PROBLEM TO WORK ON:
Below are records; give the number of their lines that hold the word "nguyệt", and write nothing more.

(Excerpts from a dataset)

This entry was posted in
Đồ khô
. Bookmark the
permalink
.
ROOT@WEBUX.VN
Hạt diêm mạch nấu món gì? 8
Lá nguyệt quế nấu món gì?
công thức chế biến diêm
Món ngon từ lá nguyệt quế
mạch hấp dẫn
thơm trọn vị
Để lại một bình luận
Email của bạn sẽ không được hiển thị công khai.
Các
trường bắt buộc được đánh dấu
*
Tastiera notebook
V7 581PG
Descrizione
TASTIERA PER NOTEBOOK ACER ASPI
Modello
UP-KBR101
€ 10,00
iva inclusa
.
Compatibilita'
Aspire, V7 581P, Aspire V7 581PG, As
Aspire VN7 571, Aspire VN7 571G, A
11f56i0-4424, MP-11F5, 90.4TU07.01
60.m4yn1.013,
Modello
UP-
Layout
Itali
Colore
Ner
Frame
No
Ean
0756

* * *

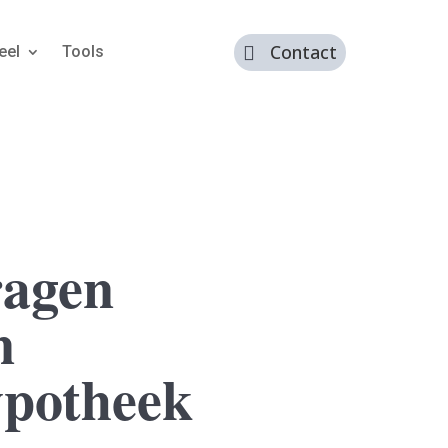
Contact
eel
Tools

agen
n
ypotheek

WRITTEN RESPONSE:
2